***** Information provided
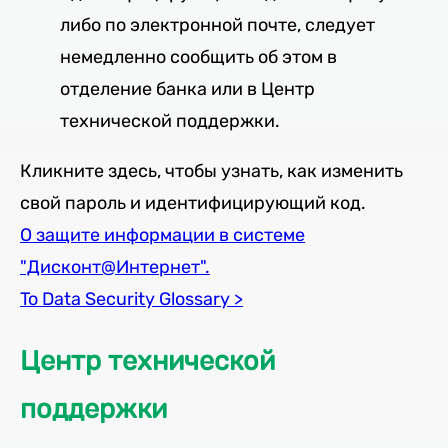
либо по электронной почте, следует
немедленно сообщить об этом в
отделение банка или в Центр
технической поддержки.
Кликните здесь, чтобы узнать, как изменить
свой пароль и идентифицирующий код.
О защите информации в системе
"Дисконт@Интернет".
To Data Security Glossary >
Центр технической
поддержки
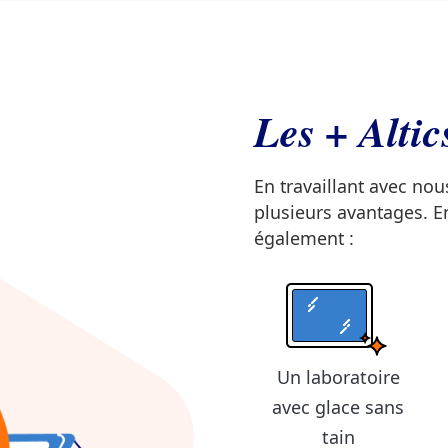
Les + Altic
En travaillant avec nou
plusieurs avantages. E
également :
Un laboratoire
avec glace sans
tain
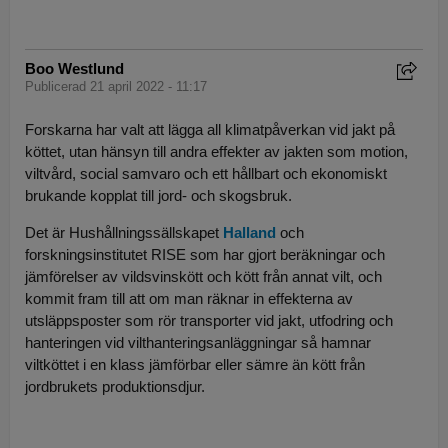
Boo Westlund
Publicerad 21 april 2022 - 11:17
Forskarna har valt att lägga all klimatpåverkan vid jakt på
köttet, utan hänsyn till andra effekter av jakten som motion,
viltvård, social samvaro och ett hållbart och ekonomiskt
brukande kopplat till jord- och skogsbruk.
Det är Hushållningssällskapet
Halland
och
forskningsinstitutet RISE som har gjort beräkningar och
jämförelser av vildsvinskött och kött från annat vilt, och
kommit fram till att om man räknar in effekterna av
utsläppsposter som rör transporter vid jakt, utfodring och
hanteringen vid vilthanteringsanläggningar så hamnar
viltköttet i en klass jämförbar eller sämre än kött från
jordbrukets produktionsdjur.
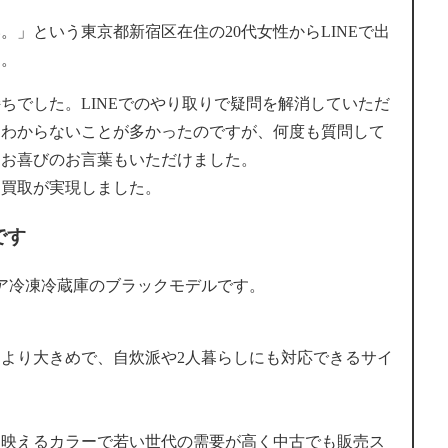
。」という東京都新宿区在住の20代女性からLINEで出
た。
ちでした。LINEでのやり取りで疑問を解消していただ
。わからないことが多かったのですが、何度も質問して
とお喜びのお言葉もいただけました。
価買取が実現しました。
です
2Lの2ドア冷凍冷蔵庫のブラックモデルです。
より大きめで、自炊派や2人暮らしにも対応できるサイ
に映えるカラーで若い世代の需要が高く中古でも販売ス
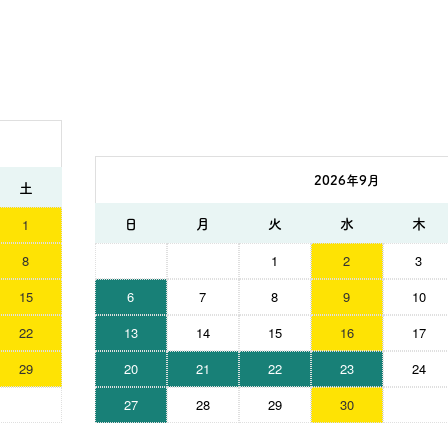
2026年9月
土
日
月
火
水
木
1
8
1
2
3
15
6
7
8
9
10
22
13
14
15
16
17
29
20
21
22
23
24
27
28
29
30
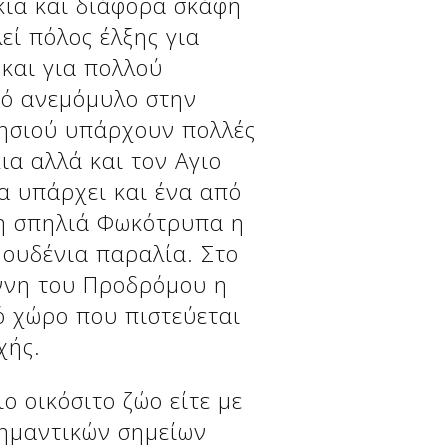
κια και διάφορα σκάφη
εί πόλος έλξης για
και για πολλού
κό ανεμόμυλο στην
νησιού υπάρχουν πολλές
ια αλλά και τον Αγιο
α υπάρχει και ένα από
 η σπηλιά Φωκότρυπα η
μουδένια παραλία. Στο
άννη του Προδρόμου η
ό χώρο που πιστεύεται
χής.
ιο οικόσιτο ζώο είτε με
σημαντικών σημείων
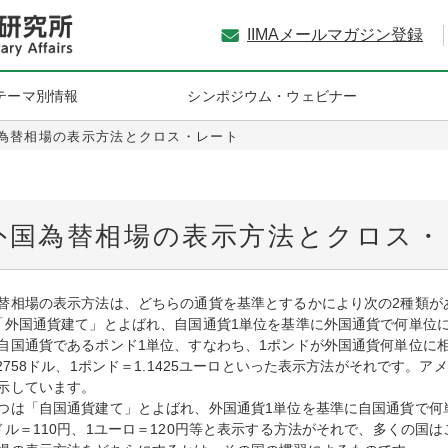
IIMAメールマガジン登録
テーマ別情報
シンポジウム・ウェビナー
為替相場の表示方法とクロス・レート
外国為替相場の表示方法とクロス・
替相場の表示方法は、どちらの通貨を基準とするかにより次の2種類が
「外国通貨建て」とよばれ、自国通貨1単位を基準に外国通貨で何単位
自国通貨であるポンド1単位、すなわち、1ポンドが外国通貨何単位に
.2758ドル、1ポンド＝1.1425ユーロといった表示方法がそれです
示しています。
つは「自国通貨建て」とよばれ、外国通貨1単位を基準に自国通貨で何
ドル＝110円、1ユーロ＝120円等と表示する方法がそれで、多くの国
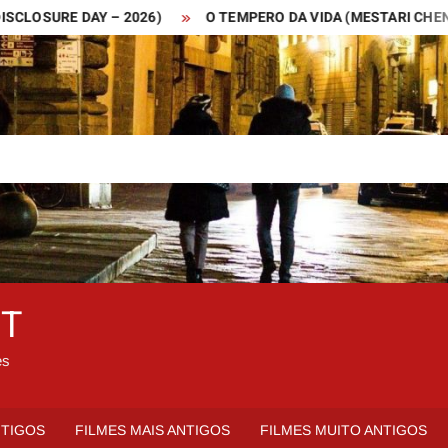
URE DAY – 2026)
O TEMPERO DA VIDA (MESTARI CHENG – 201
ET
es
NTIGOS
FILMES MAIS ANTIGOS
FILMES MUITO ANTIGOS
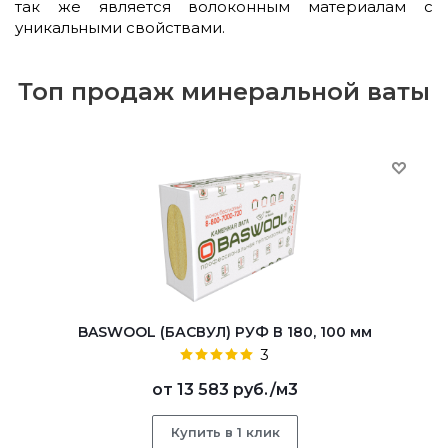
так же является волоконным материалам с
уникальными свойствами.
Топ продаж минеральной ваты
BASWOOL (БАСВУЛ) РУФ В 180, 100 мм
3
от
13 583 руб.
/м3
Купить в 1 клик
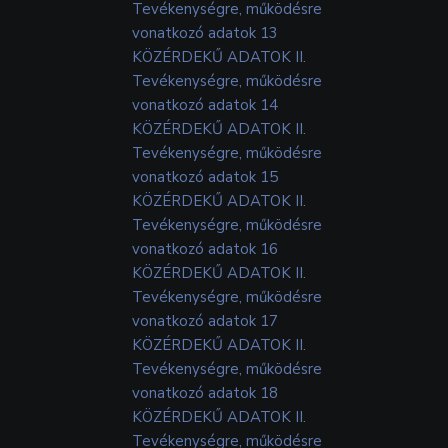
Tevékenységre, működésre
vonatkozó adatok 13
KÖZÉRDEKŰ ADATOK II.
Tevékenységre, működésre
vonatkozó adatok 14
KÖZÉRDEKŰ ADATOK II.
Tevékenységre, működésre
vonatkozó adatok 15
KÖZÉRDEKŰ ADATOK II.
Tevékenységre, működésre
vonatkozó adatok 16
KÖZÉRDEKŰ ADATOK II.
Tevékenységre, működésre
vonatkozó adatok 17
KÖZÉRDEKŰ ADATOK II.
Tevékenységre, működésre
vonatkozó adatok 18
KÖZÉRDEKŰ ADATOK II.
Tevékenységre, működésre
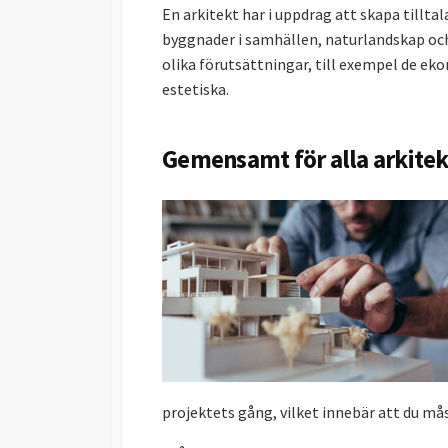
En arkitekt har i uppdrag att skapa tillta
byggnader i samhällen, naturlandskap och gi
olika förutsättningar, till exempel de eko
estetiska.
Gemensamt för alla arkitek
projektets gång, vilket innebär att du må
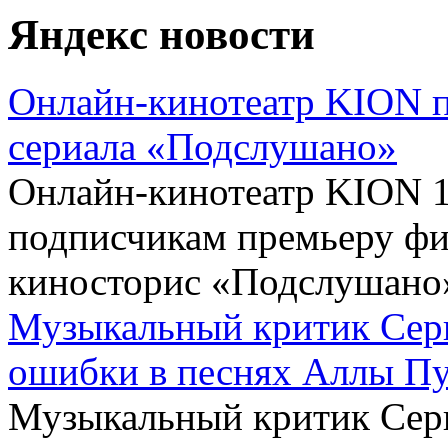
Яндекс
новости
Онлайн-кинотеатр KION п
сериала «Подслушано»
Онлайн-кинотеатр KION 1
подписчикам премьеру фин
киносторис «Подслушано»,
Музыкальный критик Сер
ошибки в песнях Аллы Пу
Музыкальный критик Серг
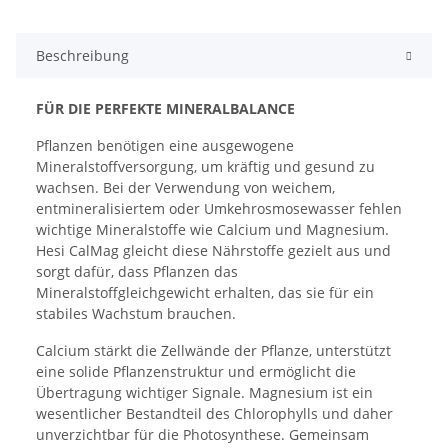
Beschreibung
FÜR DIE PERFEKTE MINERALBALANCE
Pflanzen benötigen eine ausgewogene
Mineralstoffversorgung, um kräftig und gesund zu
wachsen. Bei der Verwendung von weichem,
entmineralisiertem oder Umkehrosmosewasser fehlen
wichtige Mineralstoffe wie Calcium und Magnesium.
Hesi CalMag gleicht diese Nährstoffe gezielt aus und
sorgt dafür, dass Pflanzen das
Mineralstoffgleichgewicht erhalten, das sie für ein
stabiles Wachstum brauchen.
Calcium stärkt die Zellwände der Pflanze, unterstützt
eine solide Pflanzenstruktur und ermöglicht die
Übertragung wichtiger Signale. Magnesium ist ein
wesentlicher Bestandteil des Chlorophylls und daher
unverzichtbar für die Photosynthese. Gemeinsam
**********
### [Problem]
Show the lines above with "Онлайн".

### [Answer to this task]
Онлайн-кинотеатр KION п
Онлайн-кинотеатр KION 1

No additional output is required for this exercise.